President Trump's budget is not just the wrong approach, but a recipe for fewer jobs, lower incomes, and less opportunity for Pennsylvania families ("Proposed budget cuts stir alarm aming activists," Tuesday). It cuts Social Security, decimates Medicaid, and ends the Children's Health Insurance Program. It is an extreme document that reads like a wish list of special-interest giveaways and is riddled with broken promises.

This budget cuts services for middle-class families, children, seniors, and those with disabilities to give massive tax cuts to the wealthiest Americans and big corporations. Under this budget, middle-class families will get stuck with the bill. This budget will devastate Pennsylvanians living in rural communities by decimating Medicaid and cutting vital economic development programs. Instead of keeping his promises, this budget is further evidence that the president has fully embraced the agenda of far-right congressional Republicans, who prioritize tax cuts for those at the very top above all else.

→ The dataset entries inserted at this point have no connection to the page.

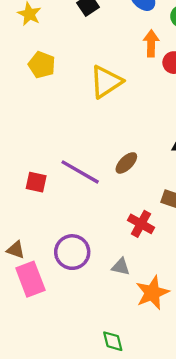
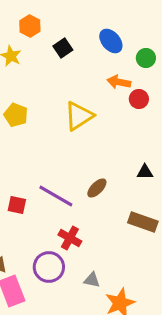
orange arrow: (151, 43) -> (119, 82), turned -80
yellow pentagon: (42, 65) -> (16, 115), moved
red cross: (141, 224) -> (70, 238), moved

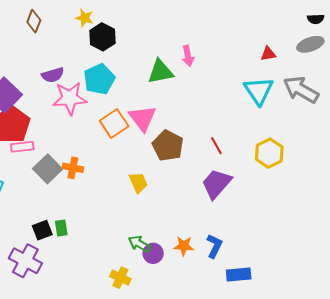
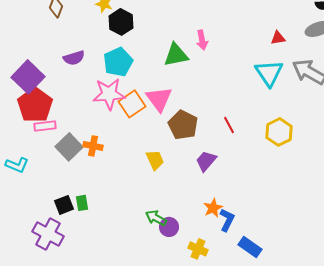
pink star: (70, 98) -> (109, 94), moved
purple trapezoid: (216, 184) -> (206, 161), moved, size x0.7
orange star: (184, 246) -> (213, 208), moved, turned -30
blue rectangle: (239, 274) -> (250, 247), turned 40
yellow cross: (120, 278) -> (198, 249), moved

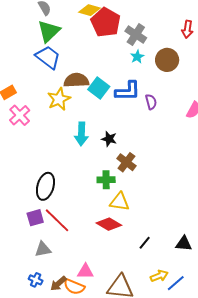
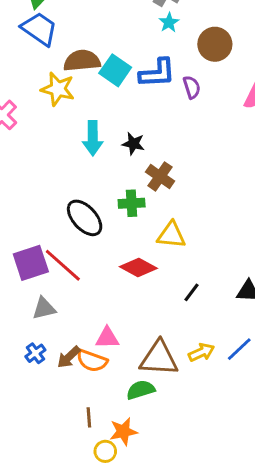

|Bob Casey, U.S. senator, Scranton, Pa.

Medicaid is desperately needed

Buried on page 5 of Monday's Inquirer was the alarming article about President Trump's plan cut more than $800 billion in Medicaid funding over 10 years ("Trump's budget plan targets Medicaid"). When I gave birth to a baby with two heart defects 41 years ago, I never dreamed that an adult child of mine would need Medicaid. Yet now, because of her life experience, I understand how desperately many people need Medicaid insurance to stay alive.

Sen. Patrick Toomey (R., Pa.), who so often refers to himself as pro-life, is on the committee of 13 Republicans with an opportunity to change the president's drastic plan. They can maintain the belief, held since the 1960s, that health care is a human right, and the federal government pays states for each qualifying individual. Or, they can cap expenditures, forcing states to either throw sick people out to die or raise local taxes to humanely care for them. Which side is Toomey on?

|Mardys Leeper, Villanova, ma1leeper@gmail.com

No longer an independent

I am 70 years old and have long taken pride in my status as an independent voter ("non-aligned," they call it in Pennsylvania).

In my first presidential vote, I wrote in the name of Eugene McCarthy, and in 1980 I voted for Independent John Anderson in his contest with Jimmy Carter. But that was then, and this is a different time. Republican "moderates" seem to have become an extinct species.

In this heated and divisive climate, I find my choice as a progressive almost always limited to voting a straight Democratic ticket, and I think it is important to elect progressives at even the most local rungs of the political system. So, after all these years and with great reluctance, I finally bit the bullet. On Monday, I changed my voter registration. I am a Democrat now.

|Thomas Felicetti, Ardmore

A gold-medal moment

I was thrilled to read about the inaugural Stotesbury Cup Regatta in 1927 ("Stotesbury Cup Regatta," Friday). My grandfather, Paul E. Geyer, was a member of that winning boys' senior eight race from his beloved West Catholic High School. In fact, I have the gold medal he was awarded for that victory on May 30, 1927.